Le projet dit « frontières intelligentes » (« smart borders »), qui vise à enregistrer les entrées et les sorties des ressortissants des pays tiers dans l'espace Schengen, permettra d'identifier plus facilement les personnes qui séjournent illégalement sur le territoire de l'Union. C'est un enjeu politique au regard du discours ambiant selon lequel il faudrait abandonner Schengen qui est une passoire. A quoi on peut opposer que le système Schengen a des défauts, assurément, qu'il a montré ses limites dans la donne actuelle mais qu'il a le mérite d'exister, est adaptable, perfectible. Si on fait le nécessaire, on peut avoir avec Schengen une vraie capacité de contrôle, de régulation, à hauteur de ce qu'on voudra bien décider - mais cela passe évidemment par un développement des capacités techniques que j'évoquais à l'instant. Le PNR européen, dont nous avons longuement parlé dans le cadre de la loi de programmation militaire et des lois antiterroristes, devrait bientôt être mis en place - vous le savez - et permettra aux Etats d'échanger les données sur les passagers aériens pour prévenir et réprimer les infractions pénales graves. L'Union européenne pourrait également se doter d'un programme de surveillance du financement du terrorisme organisant la transmission des données de messagerie financière aux Etats membres. Cela renvoie aux nouveaux enjeux de cyberdéfense, de cybersécurité qui portent sur des questions majeures. Pour y répondre, des outils sont nécessaires et cette agence en est un.

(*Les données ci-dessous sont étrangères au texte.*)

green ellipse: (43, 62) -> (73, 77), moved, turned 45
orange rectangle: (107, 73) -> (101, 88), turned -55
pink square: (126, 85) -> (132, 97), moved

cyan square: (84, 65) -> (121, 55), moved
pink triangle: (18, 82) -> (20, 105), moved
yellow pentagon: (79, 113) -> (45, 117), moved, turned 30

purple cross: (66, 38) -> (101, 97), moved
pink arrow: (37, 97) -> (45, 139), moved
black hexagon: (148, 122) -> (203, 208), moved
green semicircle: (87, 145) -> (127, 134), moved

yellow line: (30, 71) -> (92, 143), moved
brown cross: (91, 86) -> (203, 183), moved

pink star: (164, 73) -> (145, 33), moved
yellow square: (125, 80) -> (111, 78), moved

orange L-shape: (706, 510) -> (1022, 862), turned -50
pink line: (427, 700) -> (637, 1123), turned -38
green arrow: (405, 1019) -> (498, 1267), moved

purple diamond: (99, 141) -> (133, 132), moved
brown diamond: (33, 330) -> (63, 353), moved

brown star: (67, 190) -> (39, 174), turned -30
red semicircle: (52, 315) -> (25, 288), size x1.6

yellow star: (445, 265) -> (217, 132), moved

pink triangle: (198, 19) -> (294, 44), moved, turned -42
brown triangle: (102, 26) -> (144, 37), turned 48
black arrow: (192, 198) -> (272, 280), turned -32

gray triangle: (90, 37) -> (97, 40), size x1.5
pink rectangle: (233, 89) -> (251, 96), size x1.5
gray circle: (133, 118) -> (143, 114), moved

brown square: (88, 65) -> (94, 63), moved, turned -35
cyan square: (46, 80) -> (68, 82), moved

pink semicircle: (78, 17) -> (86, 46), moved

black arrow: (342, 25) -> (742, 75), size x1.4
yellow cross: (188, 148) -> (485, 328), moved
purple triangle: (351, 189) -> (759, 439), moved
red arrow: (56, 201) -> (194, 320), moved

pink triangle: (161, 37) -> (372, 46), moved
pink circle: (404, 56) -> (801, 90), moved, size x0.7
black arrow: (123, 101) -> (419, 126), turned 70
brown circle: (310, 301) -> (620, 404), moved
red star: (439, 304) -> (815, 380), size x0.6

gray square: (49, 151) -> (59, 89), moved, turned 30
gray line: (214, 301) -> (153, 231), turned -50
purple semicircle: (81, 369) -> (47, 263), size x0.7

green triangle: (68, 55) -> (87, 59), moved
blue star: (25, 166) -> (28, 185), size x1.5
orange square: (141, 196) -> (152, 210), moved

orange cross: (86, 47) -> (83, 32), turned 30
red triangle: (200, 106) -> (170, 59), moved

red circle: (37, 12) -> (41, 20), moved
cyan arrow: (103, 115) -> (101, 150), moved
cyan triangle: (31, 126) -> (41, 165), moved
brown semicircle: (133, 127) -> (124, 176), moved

Au vu de l'ensemble de ces évolutions, le rôle de l'agence Eu-LISA est de toute évidence appelé à croître dans les prochaines années. Le règlement européen qui a institué l'agence prévoit d'ailleurs que celle-ci peut se voir attribuer la gestion de nouveaux systèmes « sur la base d'instruments législatifs pertinents ». S'il est déjà acquis que l'agence aura la charge du système « smart borders », dont elle a testé un projet-pilote en 2015, elle pourrait également se voir confier la gestion d'autres systèmes comme le PNR européen.

Le Sénat soutient ces évolutions. Au regard de celles-ci, notre commission devrait être satisfaite de l'installation sur le territoire français du site technique de l'agence Eu-LISA. Elle permettra à la France de conserver la maîtrise de systèmes d'information dont l'importance est appelée à croître à l'avenir. C'est pourquoi je vous propose d'adopter le projet de loi autorisant l'approbation de l'accord qui nous est présenté.